◆ Try it
In the entries below, copy the part that opens with the line containing "### Contents" and closes with the line containing "The dataset for". Replace each "folder" with "directory" and leave everything else unchanged.

◆ Records provided
- - - - -
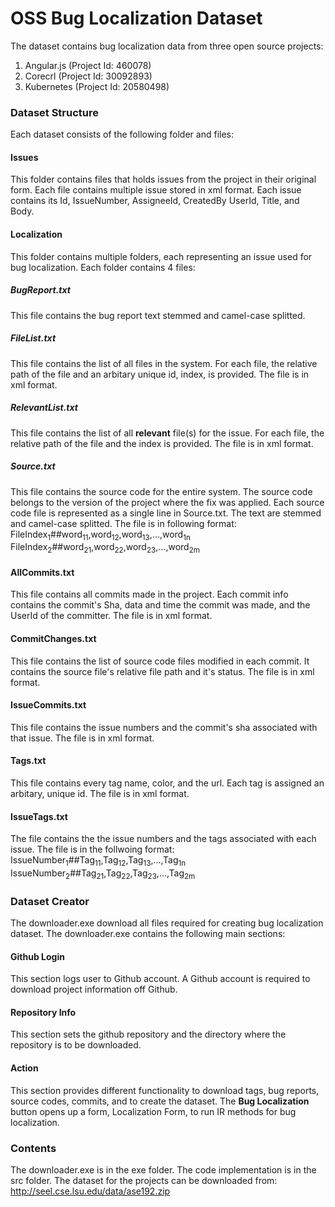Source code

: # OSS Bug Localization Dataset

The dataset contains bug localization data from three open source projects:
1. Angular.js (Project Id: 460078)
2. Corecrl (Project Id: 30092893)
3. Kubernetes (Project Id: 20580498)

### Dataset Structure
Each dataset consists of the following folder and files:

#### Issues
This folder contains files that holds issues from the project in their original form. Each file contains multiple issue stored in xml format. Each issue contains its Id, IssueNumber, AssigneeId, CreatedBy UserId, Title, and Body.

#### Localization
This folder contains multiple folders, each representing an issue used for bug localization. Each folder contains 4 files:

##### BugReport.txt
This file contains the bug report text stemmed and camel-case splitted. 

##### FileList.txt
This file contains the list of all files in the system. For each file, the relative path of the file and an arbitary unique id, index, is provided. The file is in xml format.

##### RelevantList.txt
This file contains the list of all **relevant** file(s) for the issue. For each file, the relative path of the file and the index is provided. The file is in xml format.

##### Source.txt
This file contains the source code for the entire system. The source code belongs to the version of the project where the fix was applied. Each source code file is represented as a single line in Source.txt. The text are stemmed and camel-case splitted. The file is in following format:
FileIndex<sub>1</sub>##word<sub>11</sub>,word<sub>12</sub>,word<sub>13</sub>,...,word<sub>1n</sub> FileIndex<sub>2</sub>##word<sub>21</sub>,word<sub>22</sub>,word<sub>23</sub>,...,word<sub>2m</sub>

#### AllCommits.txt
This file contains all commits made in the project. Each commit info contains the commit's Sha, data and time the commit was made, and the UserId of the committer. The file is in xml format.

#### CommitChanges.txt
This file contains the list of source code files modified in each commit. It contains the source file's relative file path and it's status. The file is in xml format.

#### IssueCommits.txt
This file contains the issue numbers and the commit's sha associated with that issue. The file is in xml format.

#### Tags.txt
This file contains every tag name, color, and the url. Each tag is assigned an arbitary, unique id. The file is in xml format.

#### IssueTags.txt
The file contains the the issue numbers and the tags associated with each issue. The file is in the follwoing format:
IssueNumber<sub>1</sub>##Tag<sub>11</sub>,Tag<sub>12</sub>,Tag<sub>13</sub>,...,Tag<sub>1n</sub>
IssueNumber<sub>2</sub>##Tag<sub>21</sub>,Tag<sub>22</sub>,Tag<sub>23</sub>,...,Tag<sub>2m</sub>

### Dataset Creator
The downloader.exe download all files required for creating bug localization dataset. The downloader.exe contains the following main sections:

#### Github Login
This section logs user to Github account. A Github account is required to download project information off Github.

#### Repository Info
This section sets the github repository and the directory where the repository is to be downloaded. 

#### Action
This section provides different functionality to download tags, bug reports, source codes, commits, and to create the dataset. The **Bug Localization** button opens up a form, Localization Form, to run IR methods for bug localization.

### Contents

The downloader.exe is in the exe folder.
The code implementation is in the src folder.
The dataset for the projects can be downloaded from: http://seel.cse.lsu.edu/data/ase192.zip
- - - - -
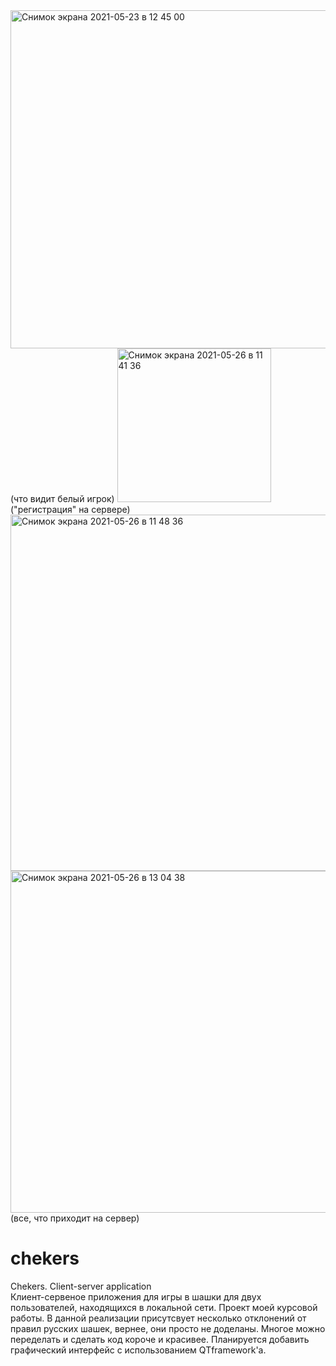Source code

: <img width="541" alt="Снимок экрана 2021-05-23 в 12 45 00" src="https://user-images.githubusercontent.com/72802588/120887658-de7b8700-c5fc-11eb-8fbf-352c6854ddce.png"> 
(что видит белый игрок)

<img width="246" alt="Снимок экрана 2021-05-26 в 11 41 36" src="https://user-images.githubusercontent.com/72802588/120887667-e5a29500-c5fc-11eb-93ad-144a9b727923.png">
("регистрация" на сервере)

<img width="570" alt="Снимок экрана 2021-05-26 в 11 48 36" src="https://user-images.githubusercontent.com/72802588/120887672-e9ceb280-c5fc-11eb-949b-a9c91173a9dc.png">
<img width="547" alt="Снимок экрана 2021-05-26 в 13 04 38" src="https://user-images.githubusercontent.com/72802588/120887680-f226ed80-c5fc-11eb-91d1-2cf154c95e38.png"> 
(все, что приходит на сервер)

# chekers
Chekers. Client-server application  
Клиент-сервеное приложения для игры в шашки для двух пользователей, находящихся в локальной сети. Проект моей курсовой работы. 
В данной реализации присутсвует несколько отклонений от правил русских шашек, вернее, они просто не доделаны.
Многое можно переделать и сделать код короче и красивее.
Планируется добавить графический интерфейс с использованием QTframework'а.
- - - - -
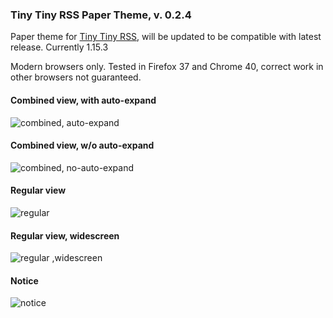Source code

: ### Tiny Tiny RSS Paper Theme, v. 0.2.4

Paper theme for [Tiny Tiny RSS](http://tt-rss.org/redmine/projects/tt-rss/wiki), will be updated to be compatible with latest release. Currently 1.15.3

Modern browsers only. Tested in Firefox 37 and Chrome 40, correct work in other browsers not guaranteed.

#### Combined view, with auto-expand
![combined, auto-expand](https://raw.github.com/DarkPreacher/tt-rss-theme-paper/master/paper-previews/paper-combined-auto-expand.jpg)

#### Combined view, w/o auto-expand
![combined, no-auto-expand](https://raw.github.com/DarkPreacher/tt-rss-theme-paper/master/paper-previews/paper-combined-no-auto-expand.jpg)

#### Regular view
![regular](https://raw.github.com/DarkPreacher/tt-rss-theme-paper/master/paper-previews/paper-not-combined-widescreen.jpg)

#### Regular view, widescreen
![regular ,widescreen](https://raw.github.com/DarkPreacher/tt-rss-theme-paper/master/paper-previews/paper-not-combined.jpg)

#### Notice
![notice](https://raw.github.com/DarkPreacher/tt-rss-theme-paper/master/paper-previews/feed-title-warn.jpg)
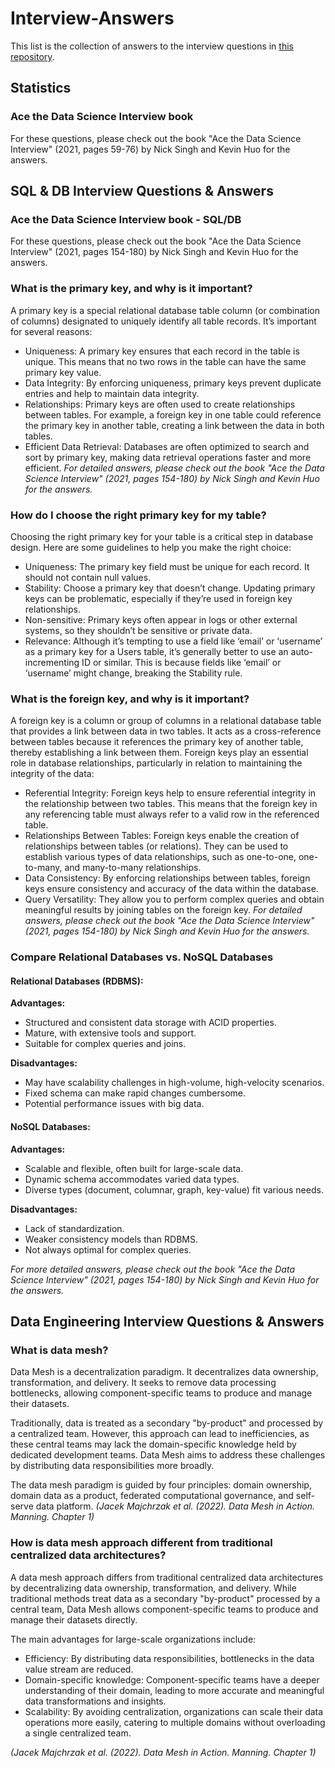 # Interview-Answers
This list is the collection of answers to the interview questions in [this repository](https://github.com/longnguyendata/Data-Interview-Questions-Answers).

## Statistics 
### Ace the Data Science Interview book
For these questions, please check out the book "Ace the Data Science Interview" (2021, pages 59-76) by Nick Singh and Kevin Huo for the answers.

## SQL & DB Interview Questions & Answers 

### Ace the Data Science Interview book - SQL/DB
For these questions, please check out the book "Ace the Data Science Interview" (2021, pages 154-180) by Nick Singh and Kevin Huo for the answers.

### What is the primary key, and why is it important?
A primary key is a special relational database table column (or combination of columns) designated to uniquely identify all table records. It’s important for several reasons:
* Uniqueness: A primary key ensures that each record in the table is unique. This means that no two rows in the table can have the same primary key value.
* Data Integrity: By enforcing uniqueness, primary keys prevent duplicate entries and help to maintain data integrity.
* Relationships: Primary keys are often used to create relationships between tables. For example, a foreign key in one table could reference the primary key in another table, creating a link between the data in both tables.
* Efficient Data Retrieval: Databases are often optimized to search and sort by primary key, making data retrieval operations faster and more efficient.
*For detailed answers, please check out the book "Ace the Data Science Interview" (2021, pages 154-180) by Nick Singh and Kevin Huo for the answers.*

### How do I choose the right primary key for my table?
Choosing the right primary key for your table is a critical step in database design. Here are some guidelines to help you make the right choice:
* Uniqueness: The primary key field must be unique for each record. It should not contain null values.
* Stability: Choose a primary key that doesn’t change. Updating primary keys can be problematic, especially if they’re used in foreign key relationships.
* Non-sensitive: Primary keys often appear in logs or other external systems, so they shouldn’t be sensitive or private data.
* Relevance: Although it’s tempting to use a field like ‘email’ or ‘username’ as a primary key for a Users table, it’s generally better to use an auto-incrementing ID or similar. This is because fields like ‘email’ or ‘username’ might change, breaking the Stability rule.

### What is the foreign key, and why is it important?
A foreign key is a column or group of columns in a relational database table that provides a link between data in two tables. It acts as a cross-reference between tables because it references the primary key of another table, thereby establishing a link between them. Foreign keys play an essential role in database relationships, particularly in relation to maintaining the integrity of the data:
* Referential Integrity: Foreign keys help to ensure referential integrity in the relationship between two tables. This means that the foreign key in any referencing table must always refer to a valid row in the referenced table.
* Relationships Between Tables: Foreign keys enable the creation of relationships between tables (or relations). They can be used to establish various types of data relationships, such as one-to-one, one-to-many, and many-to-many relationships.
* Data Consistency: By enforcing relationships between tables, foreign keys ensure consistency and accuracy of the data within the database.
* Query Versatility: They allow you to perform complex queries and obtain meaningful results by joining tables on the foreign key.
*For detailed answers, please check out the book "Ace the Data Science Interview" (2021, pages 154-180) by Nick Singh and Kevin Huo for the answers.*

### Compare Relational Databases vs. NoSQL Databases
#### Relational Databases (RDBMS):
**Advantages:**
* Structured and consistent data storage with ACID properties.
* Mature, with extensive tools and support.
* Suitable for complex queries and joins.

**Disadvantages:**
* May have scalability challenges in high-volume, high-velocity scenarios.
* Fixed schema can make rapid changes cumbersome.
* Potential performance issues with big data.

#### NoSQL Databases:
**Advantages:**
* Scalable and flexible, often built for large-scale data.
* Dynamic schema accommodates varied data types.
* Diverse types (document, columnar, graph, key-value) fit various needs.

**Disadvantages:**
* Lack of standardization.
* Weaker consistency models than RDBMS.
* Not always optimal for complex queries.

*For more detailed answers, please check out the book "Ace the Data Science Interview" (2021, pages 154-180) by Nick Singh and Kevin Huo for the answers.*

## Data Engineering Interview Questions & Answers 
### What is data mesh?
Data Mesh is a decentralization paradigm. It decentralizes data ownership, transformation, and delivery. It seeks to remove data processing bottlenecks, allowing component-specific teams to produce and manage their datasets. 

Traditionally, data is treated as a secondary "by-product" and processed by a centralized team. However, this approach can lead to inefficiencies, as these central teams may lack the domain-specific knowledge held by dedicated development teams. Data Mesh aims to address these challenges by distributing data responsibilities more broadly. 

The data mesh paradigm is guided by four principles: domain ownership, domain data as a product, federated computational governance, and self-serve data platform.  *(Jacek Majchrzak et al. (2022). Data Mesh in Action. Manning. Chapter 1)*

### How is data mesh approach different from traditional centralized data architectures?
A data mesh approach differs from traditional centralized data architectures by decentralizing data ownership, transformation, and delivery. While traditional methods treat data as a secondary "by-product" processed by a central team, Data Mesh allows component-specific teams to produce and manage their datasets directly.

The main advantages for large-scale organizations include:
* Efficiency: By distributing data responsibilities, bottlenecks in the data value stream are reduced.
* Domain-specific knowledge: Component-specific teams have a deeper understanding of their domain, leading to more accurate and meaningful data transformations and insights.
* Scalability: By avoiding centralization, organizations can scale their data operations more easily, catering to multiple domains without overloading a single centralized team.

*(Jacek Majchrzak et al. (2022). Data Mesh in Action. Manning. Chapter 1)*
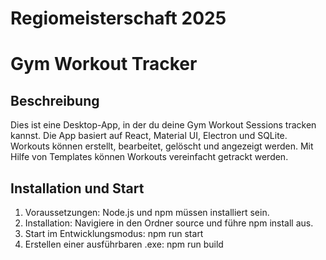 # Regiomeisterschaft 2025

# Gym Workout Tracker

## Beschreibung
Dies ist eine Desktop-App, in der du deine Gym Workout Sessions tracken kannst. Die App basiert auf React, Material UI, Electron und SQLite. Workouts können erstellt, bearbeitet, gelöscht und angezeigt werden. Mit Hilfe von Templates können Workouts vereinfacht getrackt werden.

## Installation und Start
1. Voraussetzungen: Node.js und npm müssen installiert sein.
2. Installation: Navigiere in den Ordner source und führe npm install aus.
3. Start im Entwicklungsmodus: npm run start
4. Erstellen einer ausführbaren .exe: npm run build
- - - - -
◆ Output below
### Contents

The downloader.exe is in the exe directory.
The code implementation is in the src directory.
The dataset for the projects can be downloaded from: http://seel.cse.lsu.edu/data/ase192.zip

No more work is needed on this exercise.